Yes I guess you´re probably right, as a matter of fact I won´t be going out much during the week, London on the weekends mostly I guess, but is Leatherhead nice to live? I heard many good things about wimbledon and Ealing, but it is very far and more expensive.

Do you enjoy Sintra ? I live 10m from there, my favourite place in Portugal


----------



## oronero (Aug 24, 2012)

I grew up within 4 miles of Ealing and lived there until about 2 years ago, rents are really expensive there, Wimbledon in no cheaper as both have a village feel in certain parts.

Leatherhead will have plenty of bars and restaurants within close proximity so you will not miss out by not living closer to London. Surrey has some great places to go out for the night, Guildford is quite good also and reasonably close.

Eu tenho famalia quem mora en Sintra near Portela, so I know it very well, I also have even more family living towards Magoito and Sao Joao das Lampas where the rest of the clan live.

As a child I would spend 6 weeks a year there playing with my cousins and neighbours, though in the last twenty five years my trips over there have been rather sparodic. I am looking at settling over there, as for my work location is not important but a mild climate is!


----------



## JorM (Oct 29, 2012)

I´m watching houses in leatherhead, but everything also expensive and not very special, I´m now looking in Epsom which is near, is Epsom good for living? it seems quite nice, and has some good houses considering the price.

Well Sintra is perfect to live, has also other places around sintra .


----------



## oronero (Aug 24, 2012)

Every area that is nice to live in the South East of England is expensive to rent. You might find cheaper house-shares in the following places...Farnborough, Guildford, Kingston, the reason being the first area has a military presence and the next two have universities so there should be cheaper student type accomodation.

You can try Dorking and Crawley but I am not so sure how good any of these places are for connecting to Leatherhead. Make sure you check how much you would have to spend in bus and/or train travel as this should to be taken into account and again it is not cheap. 

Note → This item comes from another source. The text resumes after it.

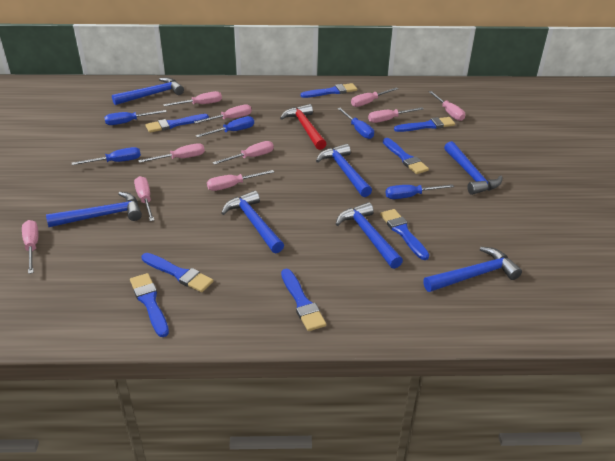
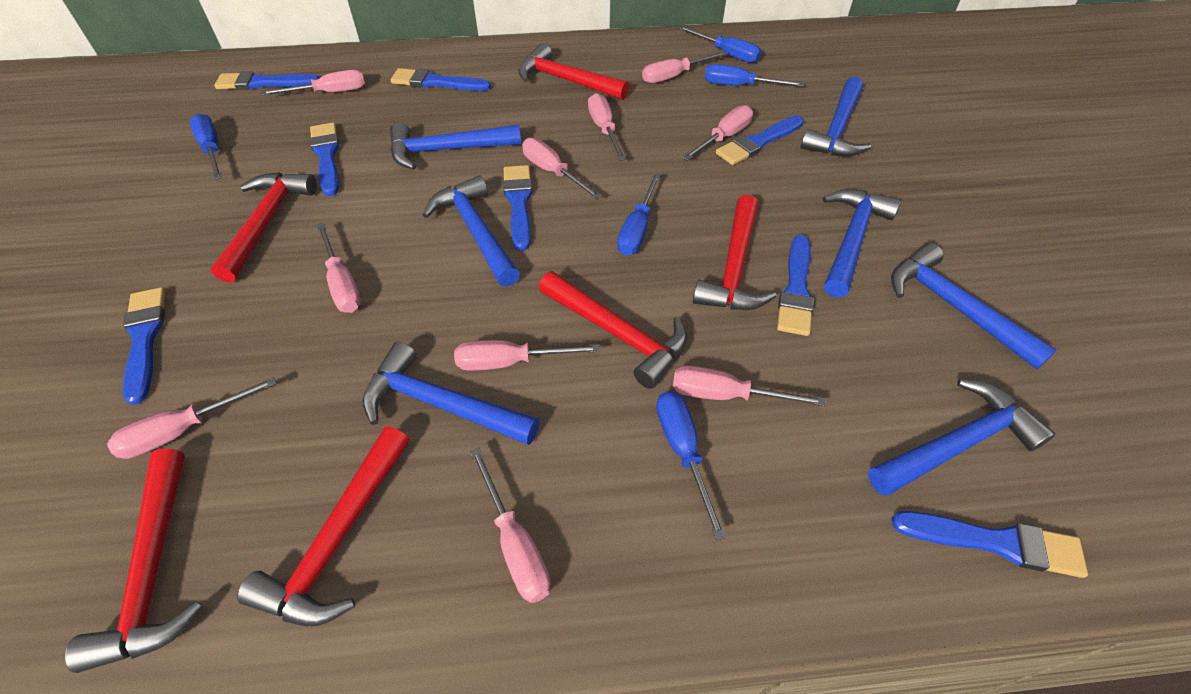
red hammer: [280,104,326,150] = 1 -> [65,448,203,673] [211,172,317,282] [237,426,410,626] [518,43,629,100] [539,271,688,389] [693,195,777,310] = 6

As I have previously said it may well be better for you financially to live in Letherhead, pay a little more for rent but save spending the money on travel fares.

If you are looking to live in a nice house or nice area be prepared to pay very big money. I try explaining this to my Portuguese cousins as they think that everybody earns a fortune in the UK and have lots of surplus money at the end of the month. For the average person in the UK those days have long gone.

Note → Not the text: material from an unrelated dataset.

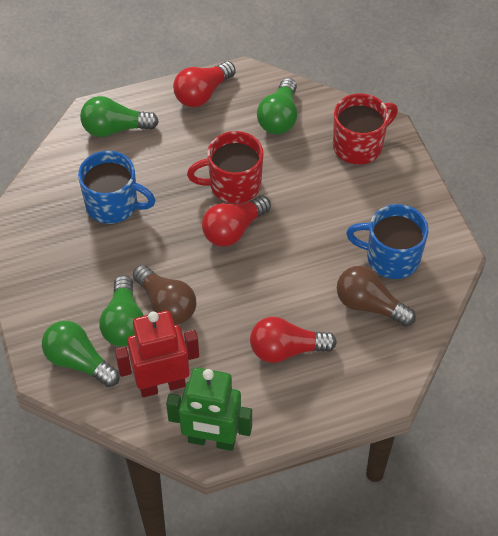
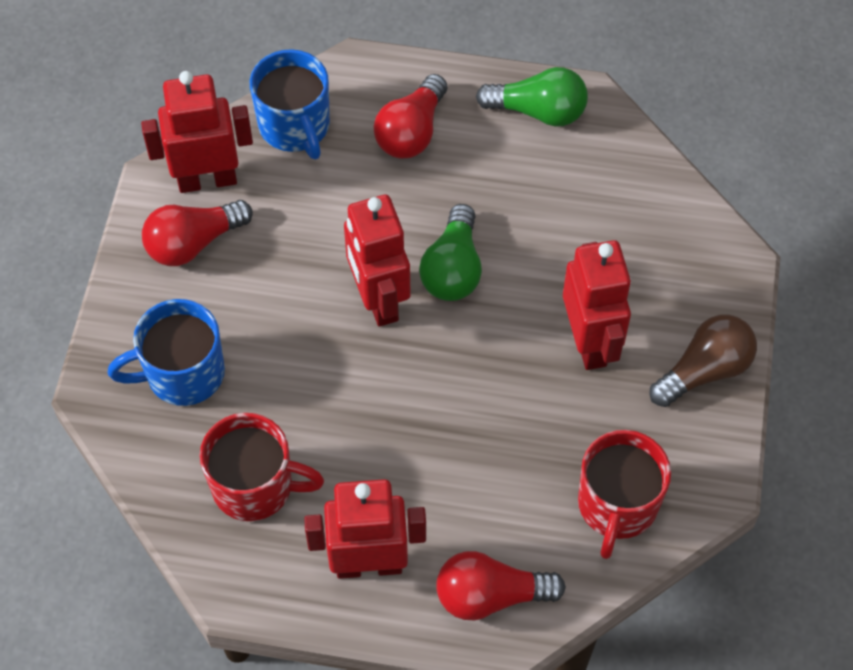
brown light bulb: [133,265,196,325] [337,266,416,327] = 2 -> [650,314,757,407] = 1
green light bulb: [42,321,120,387] [80,96,159,137] [99,275,144,347] [257,78,297,134] = 4 -> [419,204,482,301] [476,67,588,127] = 2
green robot: [166,367,252,451] = 1 -> none = 0
red robot: [115,311,199,397] = 1 -> [141,71,253,193] [304,479,426,579] [344,195,411,327] [563,240,631,370] = 4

Most areas are okay except specific local zones, which is the same in every town you will go to. Epsom has some really nice bits with some rough areas within...all of the UK is like that, even Notting Hill!

Double rooms in 

Epsom from £87 p/wk (per week)
Farnborough from £85 p/wk 
Guildford from £78 p/wk
Kingston from £80 p/wk


This rentals have been obtained from *primelocation* dot *com* and also

you could try sites like *spareroom* dot *co* dot *uk*

You will be lucky to find anything as cheap as Portugal though.


----------